Minimizing bacterial load
Initial empiric therapy is important because of the low rate of positive sputum specimen cultures and the time required.The antibiotic use recommended by GOLD and ERS according to the appropriate pathogen stratification for COPD severity, the local prevalence of drug resistance, and the presence or absence of risk factors for P. aeruginosa infection is shown in Table 2.
It is important to note that the severity of AECOPD varies widely and clinical anti-infective therapy requires adequate assessment of risk factors affecting prognosis. Intensive antimicrobial therapy (mainly for gram-negative bacilli) should be indicated for any 2 of the following indicators: more than 3 acute exacerbations in a short period of time, multiple antibiotic therapy, failure of previous antibiotic therapy, history of mechanical ventilation, previous history of lower whistle tract gram-negative bacilli colonization or infection, long-term systemic hormone application, need for oxygen therapy, smoking and severe co-morbidities (immunosuppression, HIV infection, malignancy, etc). malignancy, etc.).
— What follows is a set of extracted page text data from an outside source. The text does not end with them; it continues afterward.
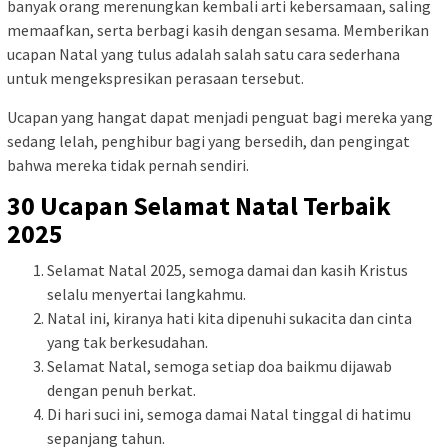
banyak orang merenungkan kembali arti kebersamaan, saling
memaafkan, serta berbagi kasih dengan sesama. Memberikan
ucapan Natal yang tulus adalah salah satu cara sederhana
untuk mengekspresikan perasaan tersebut.
Ucapan yang hangat dapat menjadi penguat bagi mereka yang
sedang lelah, penghibur bagi yang bersedih, dan pengingat
bahwa mereka tidak pernah sendiri.
30 Ucapan Selamat Natal Terbaik
2025
Selamat Natal 2025, semoga damai dan kasih Kristus
selalu menyertai langkahmu.
Natal ini, kiranya hati kita dipenuhi sukacita dan cinta
yang tak berkesudahan.
Selamat Natal, semoga setiap doa baikmu dijawab
dengan penuh berkat.
Di hari suci ini, semoga damai Natal tinggal di hatimu
sepanjang tahun.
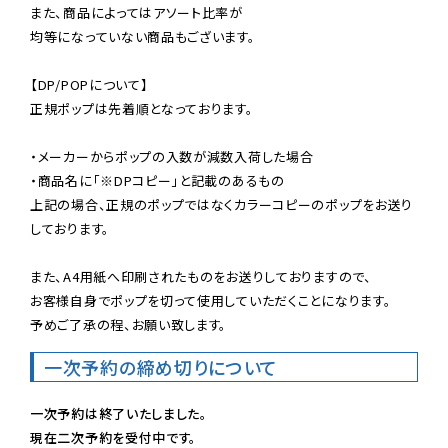
また、商品によってはアソート比率が

均等になっていない商品もございます。

【DP/POPについて】

正規ポップは先着順となっております。

・メーカーからポップの入数が減数入荷した場合

・商品名に「※DPコピー」と記載のあるもの

上記の場合、正規のポップではなくカラーコピーのポップをお送り
しております。

また、A4用紙へ印刷されたものをお送りしておりますので、

お客様自身でポップを切って使用していただくことになります。

予めご了承の程、お願い致します。
一次予約の締め切りについて
一次予約は終了いたしました。
現在二次予約を受付中です。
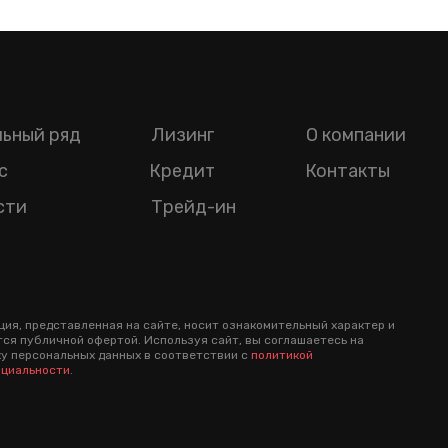
ьный ряд
Лизинг
О компании
с
Кредит
Контакты
сти
Трейд-ин
ия, представленная на сайте, носит ознакомительный характер и
тся публичной офертой. Используя сайт, вы соглашаетесь на
у персональных данных в соответствии с
политикой
циальности
.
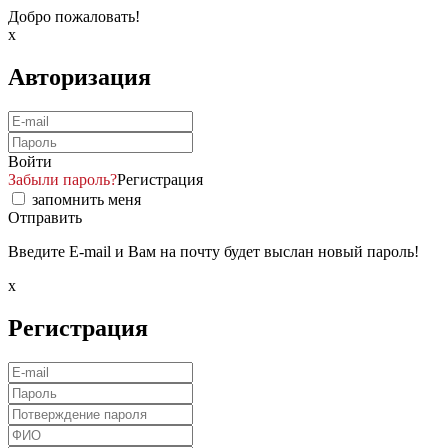
Добро пожаловать!
x
Авторизация
Войти
Забыли пароль?
Регистрация
запомнить меня
Отправить
Введите E-mail и Вам на почту будет выслан новый пароль!
x
Регистрация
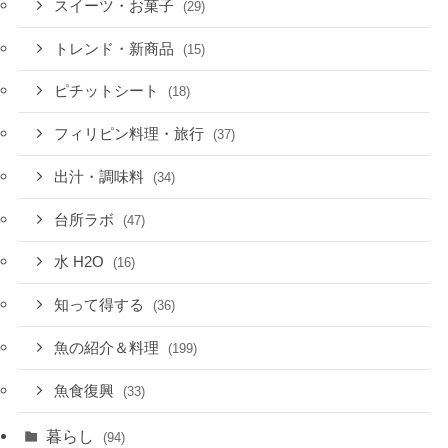
スイーツ・お菓子
(29)
トレンド・新商品
(15)
ピチットシート
(18)
フィリピン料理・旅行
(37)
出汁・調味料
(34)
台所ラボ
(47)
水 H2O
(16)
知って得する
(36)
魚の紹介＆料理
(199)
魚食復興
(33)
暮らし
(94)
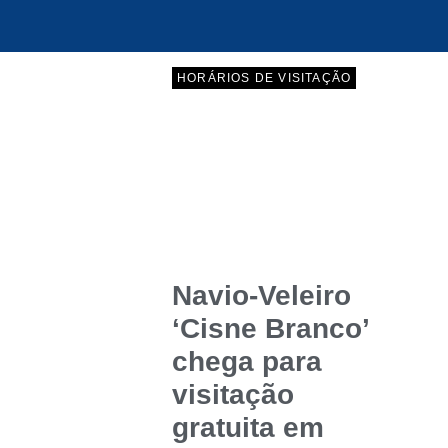
HORÁRIOS DE VISITAÇÃO
Navio-Veleiro
‘Cisne Branco’
chega para
visitação
gratuita em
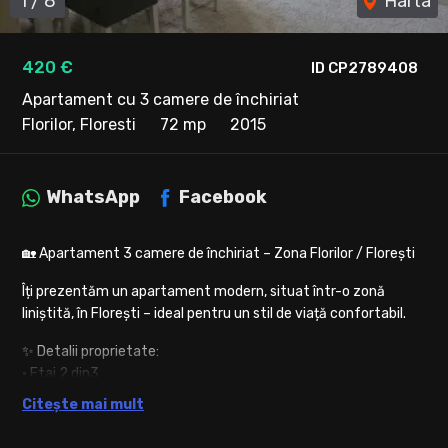
1
/
8
Harta
420 €
ID CP2789408
Apartament cu 3 camere de închiriat
Florilor, Floresti
72 mp
2015
WhatsApp
Facebook
🏡 Apartament 3 camere de închiriat – Zona Florilor / Florești
Îți prezentăm un apartament modern, situat într-o zonă
liniștită, în Florești – ideal pentru un stil de viață confortabil.
✨ Detalii proprietate:
• Etaj 2 din3
• Compartimentare practică:
Citește mai mult
-living cu bucătărie open space,
-dormitor,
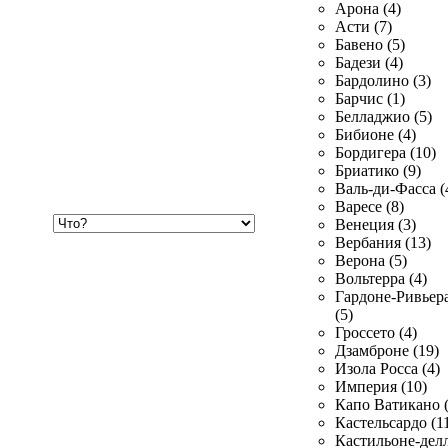
Арона (4)
Асти (7)
Бавено (5)
Бадези (4)
Бардолино (3)
Барчис (1)
Белладжио (5)
Бибионе (4)
Бордигера (10)
Бриатико (9)
Валь-ди-Фасса (
Варесе (8)
Хочу
Венеция (3)
купить
Вербания (13)
Верона (5)
Вольтерра (4)
Гардоне-Ривьер
(5)
Гроссето (4)
Дзамброне (19)
Изола Росса (4)
Империя (10)
Капо Ватикано (
Кастельсардо (1
Кастильоне-делл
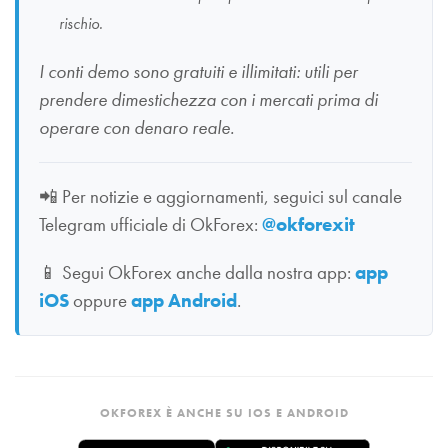
rischio.
I conti demo sono gratuiti e illimitati: utili per
prendere dimestichezza con i mercati prima di
operare con denaro reale.
📲
Per notizie e aggiornamenti, seguici sul canale
Telegram ufficiale di OkForex:
@okforexit
📱
Segui OkForex anche dalla nostra app:
app
iOS
oppure
app Android
.
OKFOREX È ANCHE SU IOS E ANDROID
Antimicrobial therapy should reduce the bacterial load to the lowest possible level to prolong the interval of AECOPD. However, the long-term application of broad-spectrum antibiotics and glucocorticoids is prone to secondary deep fungal infections, so attention should be paid to the course of antibiotic administration.
Choice of antibiotic regimen
Currently, the duration of antibiotic administration in GOLD guidelines is recommended to be 3-7 days. This meta-analysis (which included 21 clinical studies with a total of 10,698 patients) examined the comparison of different antibiotic durations in patients with mild to moderate acute exacerbations of chronic bronchitis and AECOPD and found no significant differences in clinical cure and bacteriologic cure indices for short-term antibiotic applications ≤5 days compared with standard courses of 7-10 days, but the former had a significantly increased safety profile. Therefore, a short course of antibiotic therapy is recommended for patients with mild to moderate AECOPD, while the duration of antibiotic administration may be appropriately prolonged for critically ill patients using invasive mechanical ventilation or patients with multiple drug resistance to Gram-negative bacillary infections, with the premise of preventing secondary deep fungal infections.
Assessment and identification: biological indicators may be the guide
A survey in the United States involving 360 hospitals and including 69,820 patients hospitalized with AECOPD showed that 85% of patients were on antibiotics, but not all patients benefited from anti-infective therapy, and patients with severe disease or evidence of bacterial infection with AECOPD benefited more. Therefore, it is clinically important to guide antibiotic use in AECOPD with clear biological indicators.